##### THE DATA #####

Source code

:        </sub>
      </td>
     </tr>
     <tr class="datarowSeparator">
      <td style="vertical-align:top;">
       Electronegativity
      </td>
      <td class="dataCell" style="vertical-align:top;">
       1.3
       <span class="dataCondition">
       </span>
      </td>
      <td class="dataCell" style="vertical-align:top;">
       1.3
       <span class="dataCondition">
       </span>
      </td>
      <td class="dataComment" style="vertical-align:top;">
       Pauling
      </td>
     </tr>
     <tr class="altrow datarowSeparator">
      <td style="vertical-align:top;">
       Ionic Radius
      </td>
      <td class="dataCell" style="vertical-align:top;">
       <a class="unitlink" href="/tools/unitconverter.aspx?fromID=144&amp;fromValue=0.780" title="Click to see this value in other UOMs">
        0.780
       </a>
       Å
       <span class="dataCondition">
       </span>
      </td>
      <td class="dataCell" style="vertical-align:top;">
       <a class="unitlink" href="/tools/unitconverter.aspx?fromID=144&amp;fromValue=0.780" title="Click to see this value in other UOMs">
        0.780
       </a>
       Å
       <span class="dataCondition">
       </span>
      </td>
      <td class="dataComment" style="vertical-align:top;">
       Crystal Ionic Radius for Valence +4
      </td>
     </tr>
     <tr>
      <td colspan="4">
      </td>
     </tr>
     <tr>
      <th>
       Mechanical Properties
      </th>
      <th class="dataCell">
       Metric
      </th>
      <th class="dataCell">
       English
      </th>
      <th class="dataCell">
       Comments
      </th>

#####

• _WORK INSTRUCTION_
Every record above should be written out exactly.

• _OUTPUT FOR THIS EXERCISE_
Source code

:        </sub>
      </td>
     </tr>
     <tr class="datarowSeparator">
      <td style="vertical-align:top;">
       Electronegativity
      </td>
      <td class="dataCell" style="vertical-align:top;">
       1.3
       <span class="dataCondition">
       </span>
      </td>
      <td class="dataCell" style="vertical-align:top;">
       1.3
       <span class="dataCondition">
       </span>
      </td>
      <td class="dataComment" style="vertical-align:top;">
       Pauling
      </td>
     </tr>
     <tr class="altrow datarowSeparator">
      <td style="vertical-align:top;">
       Ionic Radius
      </td>
      <td class="dataCell" style="vertical-align:top;">
       <a class="unitlink" href="/tools/unitconverter.aspx?fromID=144&amp;fromValue=0.780" title="Click to see this value in other UOMs">
        0.780
       </a>
       Å
       <span class="dataCondition">
       </span>
      </td>
      <td class="dataCell" style="vertical-align:top;">
       <a class="unitlink" href="/tools/unitconverter.aspx?fromID=144&amp;fromValue=0.780" title="Click to see this value in other UOMs">
        0.780
       </a>
       Å
       <span class="dataCondition">
       </span>
      </td>
      <td class="dataComment" style="vertical-align:top;">
       Crystal Ionic Radius for Valence +4
      </td>
     </tr>
     <tr>
      <td colspan="4">
      </td>
     </tr>
     <tr>
      <th>
       Mechanical Properties
      </th>
      <th class="dataCell">
       Metric
      </th>
      <th class="dataCell">
       English
      </th>
      <th class="dataCell">
       Comments
      </th>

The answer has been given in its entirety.